*** Information provided Section Begins ***

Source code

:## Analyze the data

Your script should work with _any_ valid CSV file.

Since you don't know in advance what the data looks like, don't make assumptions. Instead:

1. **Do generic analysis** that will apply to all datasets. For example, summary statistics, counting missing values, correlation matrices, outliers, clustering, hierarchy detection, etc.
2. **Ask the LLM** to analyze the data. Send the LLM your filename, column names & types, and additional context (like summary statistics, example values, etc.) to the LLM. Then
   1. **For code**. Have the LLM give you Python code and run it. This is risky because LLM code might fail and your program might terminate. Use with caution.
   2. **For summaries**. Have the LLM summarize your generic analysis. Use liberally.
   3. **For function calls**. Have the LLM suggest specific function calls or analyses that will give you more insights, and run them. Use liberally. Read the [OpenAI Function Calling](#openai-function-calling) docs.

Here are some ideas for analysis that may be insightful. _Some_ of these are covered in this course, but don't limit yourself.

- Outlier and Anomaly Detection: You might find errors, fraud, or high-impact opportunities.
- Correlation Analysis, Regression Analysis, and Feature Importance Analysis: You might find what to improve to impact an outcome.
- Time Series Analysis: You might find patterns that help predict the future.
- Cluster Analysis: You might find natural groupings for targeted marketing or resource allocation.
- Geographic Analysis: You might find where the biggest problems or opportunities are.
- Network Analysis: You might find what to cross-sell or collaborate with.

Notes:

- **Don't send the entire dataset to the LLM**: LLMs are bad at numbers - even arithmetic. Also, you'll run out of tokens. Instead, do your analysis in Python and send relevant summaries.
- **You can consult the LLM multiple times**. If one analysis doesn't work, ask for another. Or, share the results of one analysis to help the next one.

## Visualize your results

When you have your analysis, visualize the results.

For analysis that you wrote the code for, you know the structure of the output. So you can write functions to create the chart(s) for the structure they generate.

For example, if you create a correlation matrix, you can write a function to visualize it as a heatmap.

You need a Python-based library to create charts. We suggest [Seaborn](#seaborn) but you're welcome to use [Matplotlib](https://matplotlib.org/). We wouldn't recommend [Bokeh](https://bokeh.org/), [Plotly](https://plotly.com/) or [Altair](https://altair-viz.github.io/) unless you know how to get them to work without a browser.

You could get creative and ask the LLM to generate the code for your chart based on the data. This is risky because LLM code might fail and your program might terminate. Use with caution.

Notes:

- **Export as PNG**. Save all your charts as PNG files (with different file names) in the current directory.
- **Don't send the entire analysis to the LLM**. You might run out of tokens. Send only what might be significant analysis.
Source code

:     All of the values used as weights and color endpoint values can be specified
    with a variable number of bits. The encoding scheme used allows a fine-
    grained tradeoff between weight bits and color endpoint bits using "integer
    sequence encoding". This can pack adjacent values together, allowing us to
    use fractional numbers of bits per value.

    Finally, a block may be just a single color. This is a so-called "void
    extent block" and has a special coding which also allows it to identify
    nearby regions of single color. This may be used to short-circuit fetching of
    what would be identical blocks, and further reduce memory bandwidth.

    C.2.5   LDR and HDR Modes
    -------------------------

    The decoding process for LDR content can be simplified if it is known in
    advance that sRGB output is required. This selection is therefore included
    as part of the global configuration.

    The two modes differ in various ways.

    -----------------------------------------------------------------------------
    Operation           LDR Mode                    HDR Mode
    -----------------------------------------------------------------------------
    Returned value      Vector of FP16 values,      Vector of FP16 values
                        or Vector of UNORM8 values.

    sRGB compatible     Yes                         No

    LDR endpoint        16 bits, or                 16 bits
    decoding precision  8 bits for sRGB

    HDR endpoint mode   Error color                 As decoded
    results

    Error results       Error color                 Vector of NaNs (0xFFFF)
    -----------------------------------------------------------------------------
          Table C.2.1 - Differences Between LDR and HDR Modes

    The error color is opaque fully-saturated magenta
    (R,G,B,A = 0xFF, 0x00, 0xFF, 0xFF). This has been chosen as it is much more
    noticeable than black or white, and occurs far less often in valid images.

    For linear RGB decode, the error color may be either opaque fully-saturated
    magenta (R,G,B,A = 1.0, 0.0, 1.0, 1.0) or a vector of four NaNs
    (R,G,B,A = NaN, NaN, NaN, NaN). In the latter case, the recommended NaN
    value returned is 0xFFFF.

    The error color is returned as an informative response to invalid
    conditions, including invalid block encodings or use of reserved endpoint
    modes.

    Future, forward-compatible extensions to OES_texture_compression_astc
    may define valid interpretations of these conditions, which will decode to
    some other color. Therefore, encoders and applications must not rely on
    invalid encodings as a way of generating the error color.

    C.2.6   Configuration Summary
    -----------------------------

*** Information provided Section Ends ***

**Directions**
Reproduce every item above verbatim, keeping the original line breaks, indentation, and markup unchanged.

**Reply**
Source code

:## Analyze the data

Your script should work with _any_ valid CSV file.

Since you don't know in advance what the data looks like, don't make assumptions. Instead:

1. **Do generic analysis** that will apply to all datasets. For example, summary statistics, counting missing values, correlation matrices, outliers, clustering, hierarchy detection, etc.
2. **Ask the LLM** to analyze the data. Send the LLM your filename, column names & types, and additional context (like summary statistics, example values, etc.) to the LLM. Then
   1. **For code**. Have the LLM give you Python code and run it. This is risky because LLM code might fail and your program might terminate. Use with caution.
   2. **For summaries**. Have the LLM summarize your generic analysis. Use liberally.
   3. **For function calls**. Have the LLM suggest specific function calls or analyses that will give you more insights, and run them. Use liberally. Read the [OpenAI Function Calling](#openai-function-calling) docs.

Here are some ideas for analysis that may be insightful. _Some_ of these are covered in this course, but don't limit yourself.

- Outlier and Anomaly Detection: You might find errors, fraud, or high-impact opportunities.
- Correlation Analysis, Regression Analysis, and Feature Importance Analysis: You might find what to improve to impact an outcome.
- Time Series Analysis: You might find patterns that help predict the future.
- Cluster Analysis: You might find natural groupings for targeted marketing or resource allocation.
- Geographic Analysis: You might find where the biggest problems or opportunities are.
- Network Analysis: You might find what to cross-sell or collaborate with.

Notes:

- **Don't send the entire dataset to the LLM**: LLMs are bad at numbers - even arithmetic. Also, you'll run out of tokens. Instead, do your analysis in Python and send relevant summaries.
- **You can consult the LLM multiple times**. If one analysis doesn't work, ask for another. Or, share the results of one analysis to help the next one.

## Visualize your results

When you have your analysis, visualize the results.

For analysis that you wrote the code for, you know the structure of the output. So you can write functions to create the chart(s) for the structure they generate.

For example, if you create a correlation matrix, you can write a function to visualize it as a heatmap.

You need a Python-based library to create charts. We suggest [Seaborn](#seaborn) but you're welcome to use [Matplotlib](https://matplotlib.org/). We wouldn't recommend [Bokeh](https://bokeh.org/), [Plotly](https://plotly.com/) or [Altair](https://altair-viz.github.io/) unless you know how to get them to work without a browser.

You could get creative and ask the LLM to generate the code for your chart based on the data. This is risky because LLM code might fail and your program might terminate. Use with caution.

Notes:

- **Export as PNG**. Save all your charts as PNG files (with different file names) in the current directory.
- **Don't send the entire analysis to the LLM**. You might run out of tokens. Send only what might be significant analysis.
Source code

:     All of the values used as weights and color endpoint values can be specified
    with a variable number of bits. The encoding scheme used allows a fine-
    grained tradeoff between weight bits and color endpoint bits using "integer
    sequence encoding". This can pack adjacent values together, allowing us to
    use fractional numbers of bits per value.

    Finally, a block may be just a single color. This is a so-called "void
    extent block" and has a special coding which also allows it to identify
    nearby regions of single color. This may be used to short-circuit fetching of
    what would be identical blocks, and further reduce memory bandwidth.

    C.2.5   LDR and HDR Modes
    -------------------------

    The decoding process for LDR content can be simplified if it is known in
    advance that sRGB output is required. This selection is therefore included
    as part of the global configuration.

    The two modes differ in various ways.

    -----------------------------------------------------------------------------
    Operation           LDR Mode                    HDR Mode
    -----------------------------------------------------------------------------
    Returned value      Vector of FP16 values,      Vector of FP16 values
                        or Vector of UNORM8 values.

    sRGB compatible     Yes                         No

    LDR endpoint        16 bits, or                 16 bits
    decoding precision  8 bits for sRGB

    HDR endpoint mode   Error color                 As decoded
    results

    Error results       Error color                 Vector of NaNs (0xFFFF)
    -----------------------------------------------------------------------------
          Table C.2.1 - Differences Between LDR and HDR Modes

    The error color is opaque fully-saturated magenta
    (R,G,B,A = 0xFF, 0x00, 0xFF, 0xFF). This has been chosen as it is much more
    noticeable than black or white, and occurs far less often in valid images.

    For linear RGB decode, the error color may be either opaque fully-saturated
    magenta (R,G,B,A = 1.0, 0.0, 1.0, 1.0) or a vector of four NaNs
    (R,G,B,A = NaN, NaN, NaN, NaN). In the latter case, the recommended NaN
    value returned is 0xFFFF.

    The error color is returned as an informative response to invalid
    conditions, including invalid block encodings or use of reserved endpoint
    modes.

    Future, forward-compatible extensions to OES_texture_compression_astc
    may define valid interpretations of these conditions, which will decode to
    some other color. Therefore, encoders and applications must not rely on
    invalid encodings as a way of generating the error color.

    C.2.6   Configuration Summary
    -----------------------------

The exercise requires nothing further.